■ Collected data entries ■
▬▬▬▬▬▬

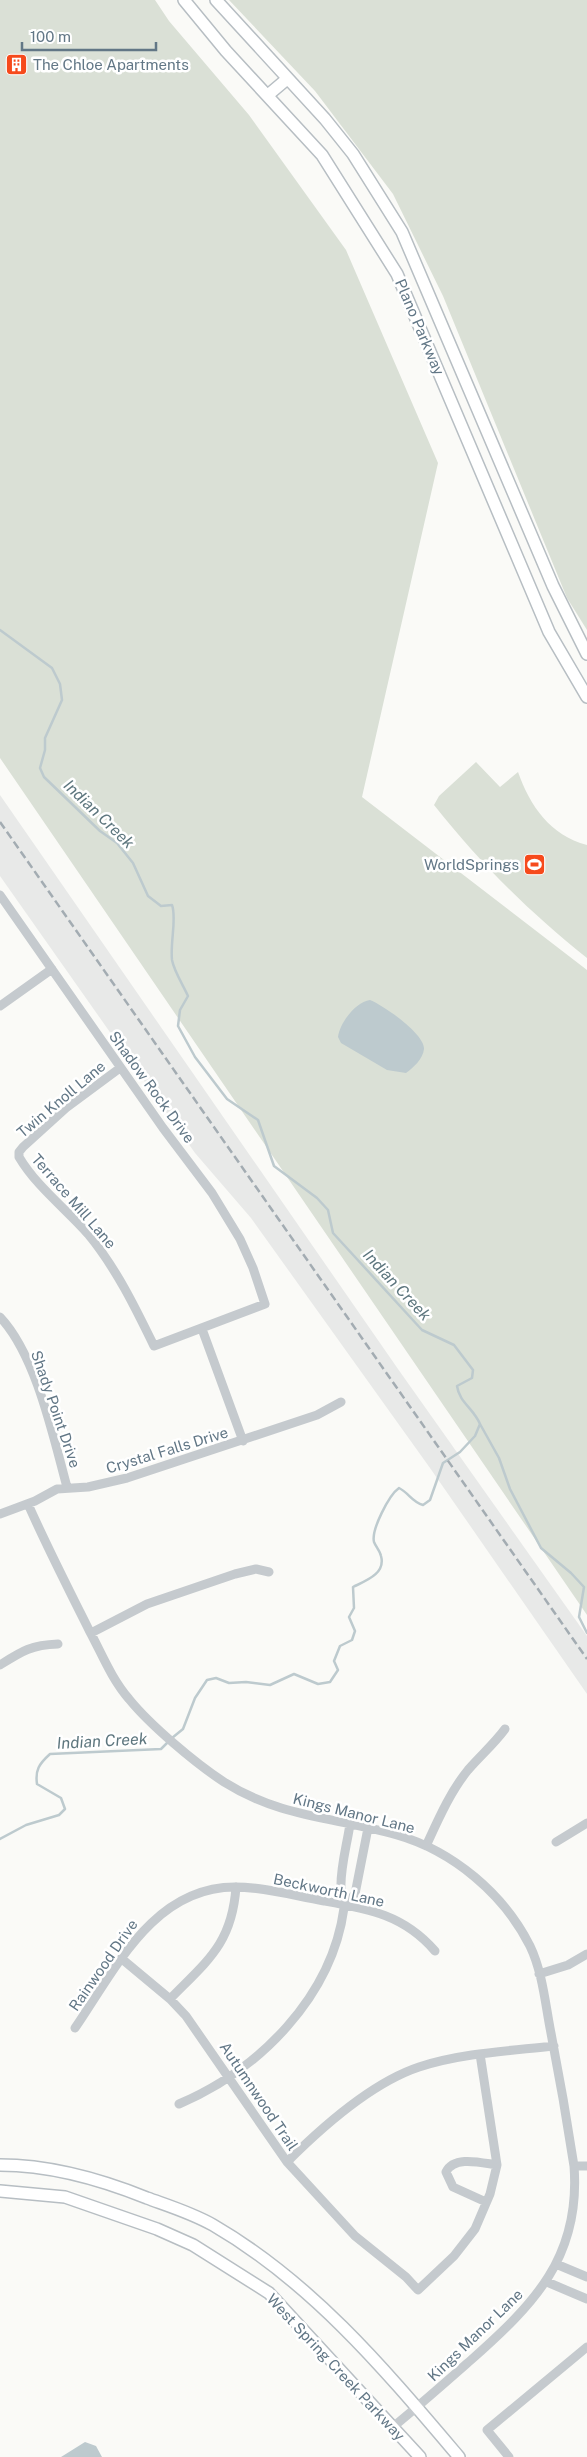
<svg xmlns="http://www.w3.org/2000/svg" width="587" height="2457" font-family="'Public Sans',sans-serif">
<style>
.built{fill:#e8e9e8}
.green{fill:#dae0d6}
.water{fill:#bdcace}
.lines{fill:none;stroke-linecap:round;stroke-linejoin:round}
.stream{stroke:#bdcace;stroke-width:2.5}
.secondary-casing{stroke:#b7bec3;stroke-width:14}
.street{stroke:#c5cace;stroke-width:9}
.secondary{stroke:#fff;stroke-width:11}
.rail{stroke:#a3acb2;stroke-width:2.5;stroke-dasharray:8 4;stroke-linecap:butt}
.labels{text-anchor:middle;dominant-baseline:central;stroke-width:5;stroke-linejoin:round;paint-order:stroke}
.poi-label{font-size:15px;fill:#627786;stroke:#fff;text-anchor:start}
.street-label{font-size:15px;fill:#627786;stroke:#fff}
.water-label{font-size:16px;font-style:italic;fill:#5d767e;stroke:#fff}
</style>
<rect width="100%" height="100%" fill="#fafaf7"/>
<!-- built -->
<path class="built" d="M 0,795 L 398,1369 L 587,1636 L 587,1694 L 430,1468 L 251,1218 L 195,1153 L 0,876 Z"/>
<!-- green -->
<path class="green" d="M 0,0 L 155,0 L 169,21 L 249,115 L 346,250 L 438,463 L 362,797 L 587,970 L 587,1615 L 0,758 Z
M 229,0 L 587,0 L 587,630 L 567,598 L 443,296 L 393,194 L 315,91 Z
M 476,762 L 500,787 L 518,772 C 530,806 550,835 587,845 L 587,958 C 526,909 482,865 434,805 L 439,796 Z"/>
<!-- water -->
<path class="water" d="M 370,1000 C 383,1005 425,1034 424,1049 C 423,1059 413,1068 406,1073 L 387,1070 L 341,1043 L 338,1037 C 340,1022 356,1002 370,1000 Z
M 85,2442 L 96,2446 L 102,2457 L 61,2457 Z"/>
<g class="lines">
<!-- stream -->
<path class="stream" d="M 0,630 L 52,668 L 60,684 L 62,700 L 45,738 L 45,750 L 40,768 L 44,777 L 100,831 L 117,843 L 133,863 L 148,896 L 161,906 L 172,905 C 177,918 170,942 172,960 C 174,971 183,985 188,996 L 180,1010 L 178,1026 L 195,1057 L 227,1099 L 258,1120 L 274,1166 L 317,1198 L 328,1210 L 333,1233 L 422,1330 L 454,1345 L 473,1370 L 472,1378 L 457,1386 C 459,1402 474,1409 480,1424 L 475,1436 L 460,1452 L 443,1463 L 430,1500 L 423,1505 C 412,1502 409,1493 399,1488 C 389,1495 371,1530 374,1542 C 376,1547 380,1551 381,1556 C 386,1574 365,1581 353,1587 L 354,1608 L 349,1617 L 355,1631 L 352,1640 L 340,1646 L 334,1661 L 338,1670 L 330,1682 L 318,1684 L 294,1674 L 270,1685 L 246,1682 L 229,1683 L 216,1678 L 207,1680 L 195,1698 L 183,1729 L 172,1738
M 480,1424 L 499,1458 L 510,1489 L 541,1548 L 571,1573 L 584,1587 L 579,1617 L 587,1633
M 0,1839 L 26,1825 L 59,1815 L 65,1809 L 61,1798 L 37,1784 C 35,1770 39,1764 50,1754 L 161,1749 L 168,1742"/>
<defs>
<path id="secondary" d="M 184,0 L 226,51 L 322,155 L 397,274 L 549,632 L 587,697
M 216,0 L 325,119 L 353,154 L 402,232 L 553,586 L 587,654
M 268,95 L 287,79
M 0,2165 C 51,2165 100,2179 147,2198 C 169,2206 192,2213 213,2225 C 313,2283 386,2371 459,2457
M 0,2191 L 65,2197 L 157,2229 L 193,2245 L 269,2293 L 420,2457"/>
</defs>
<!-- secondary casing -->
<use href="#secondary" class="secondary-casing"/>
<!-- street -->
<path class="street" d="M 0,895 L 163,1128 L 212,1193 L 240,1239 L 253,1268 L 265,1304 L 154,1346 C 135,1307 116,1268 88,1234 C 66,1209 36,1186 19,1157 L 19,1152 L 23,1147 L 66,1108 L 120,1068
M 0,1006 L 52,969
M 0,1317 C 36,1355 53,1436 67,1487
M 202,1329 L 243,1441
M 28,1504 C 47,1547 68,1588 89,1630 C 102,1654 111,1678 129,1699 C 150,1725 195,1763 224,1782 C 281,1818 335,1817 397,1835 C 453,1851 504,1894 530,1946 C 542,1971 545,2001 550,2028 C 559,2074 567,2120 574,2166 C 581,2257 534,2304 471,2360 C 446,2382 420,2405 393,2427
M 0,1514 L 35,1501 L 57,1489 L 88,1487 L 127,1478 L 317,1415 L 341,1402
M 91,1633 L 147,1604 L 235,1574 L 256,1569 L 269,1572
M 0,1665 C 22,1651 31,1645 58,1644
M 556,1842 L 587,1823
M 426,1846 C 438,1820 450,1792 468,1770 C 480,1756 494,1744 505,1729
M 345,1905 L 355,1894 L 368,1828
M 122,1959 L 170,1999 L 186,2016 L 287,2162 L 355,2236 L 406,2277 L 418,2290 L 454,2256 L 475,2229 L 490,2194 L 497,2165 L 480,2054
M 539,1974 L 568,1965 L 587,1954
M 170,1999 C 207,1961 232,1944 236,1887
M 75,2028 C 115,1970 153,1887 235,1887 C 264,1887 295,1896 324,1901 C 369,1909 404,1915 435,1951
M 179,2104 C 259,2070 332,1997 344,1908 C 345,1901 341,1895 341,1889 C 340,1868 347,1845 350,1824
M 287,2162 C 322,2127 371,2083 419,2067 C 462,2053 509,2051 554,2046
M 574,2166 L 587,2166
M 486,2202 L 453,2187 L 446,2172 C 454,2155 482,2163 497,2165
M 556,2264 L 587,2277
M 547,2282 L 587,2299
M 509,2457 L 487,2430 L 587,2347"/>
<!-- secondary -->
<use href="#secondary" class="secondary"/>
<!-- rail -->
<path class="rail" d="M 0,822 L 587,1659"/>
</g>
<!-- icons -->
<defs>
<symbol id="building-square" viewBox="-11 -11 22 22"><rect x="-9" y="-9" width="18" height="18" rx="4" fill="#f64a1c" stroke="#fff"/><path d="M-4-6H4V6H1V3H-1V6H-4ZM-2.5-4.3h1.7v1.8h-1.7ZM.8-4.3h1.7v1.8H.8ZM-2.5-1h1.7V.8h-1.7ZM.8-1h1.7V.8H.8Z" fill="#fff"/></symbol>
<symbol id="stadium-square" viewBox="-11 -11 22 22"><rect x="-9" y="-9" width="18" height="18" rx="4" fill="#f64a1c" stroke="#fff"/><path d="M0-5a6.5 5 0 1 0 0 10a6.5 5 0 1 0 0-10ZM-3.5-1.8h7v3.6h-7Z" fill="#fff"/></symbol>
</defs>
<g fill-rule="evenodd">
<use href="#building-square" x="4" y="52" width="25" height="25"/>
<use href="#stadium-square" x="522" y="852" width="25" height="25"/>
</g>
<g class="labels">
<!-- poi labels -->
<g class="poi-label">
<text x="33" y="64">The Chloe Apartments</text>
<text x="519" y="864" text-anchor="end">WorldSprings</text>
</g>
<!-- street labels -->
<g class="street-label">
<text transform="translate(420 327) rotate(67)">Plano Parkway</text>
<text transform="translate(152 1087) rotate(54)">Shadow Rock Drive</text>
<text transform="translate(61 1099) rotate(-40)">Twin Knoll Lane</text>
<text transform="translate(74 1201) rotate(49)">Terrace Mill Lane</text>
<text transform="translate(56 1409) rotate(71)">Shady Point Drive</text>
<text transform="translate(167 1450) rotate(-17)">Crystal Falls Drive</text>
<text transform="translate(354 1813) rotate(14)">Kings Manor Lane</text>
<text transform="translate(329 1890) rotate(12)">Beckworth Lane</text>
<text transform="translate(103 1965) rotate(-55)">Rainwood Drive</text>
<text transform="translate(259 2096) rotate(56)">Autumnwood Trail</text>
<text transform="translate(475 2335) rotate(-44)">Kings Manor Lane</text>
<text transform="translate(336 2367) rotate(47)">West Spring Creek Parkway</text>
</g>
<!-- water labels -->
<g class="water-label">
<text transform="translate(99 814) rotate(44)">Indian Creek</text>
<text transform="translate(397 1285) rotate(47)">Indian Creek</text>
<text transform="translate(102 1741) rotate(-3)">Indian Creek</text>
</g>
</g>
<!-- scale -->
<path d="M22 42v8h134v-8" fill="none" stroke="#627786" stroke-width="2.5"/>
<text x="30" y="42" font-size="15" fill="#627786" stroke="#ffffff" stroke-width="4" paint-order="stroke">100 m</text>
</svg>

▬▬▬▬▬▬

■ AIM OF THE TASK ■
Copy out every line of the data in which the word "lines" is found.

■ TASK OUTPUT ■
.lines{fill:none;stroke-linecap:round;stroke-linejoin:round}
<g class="lines">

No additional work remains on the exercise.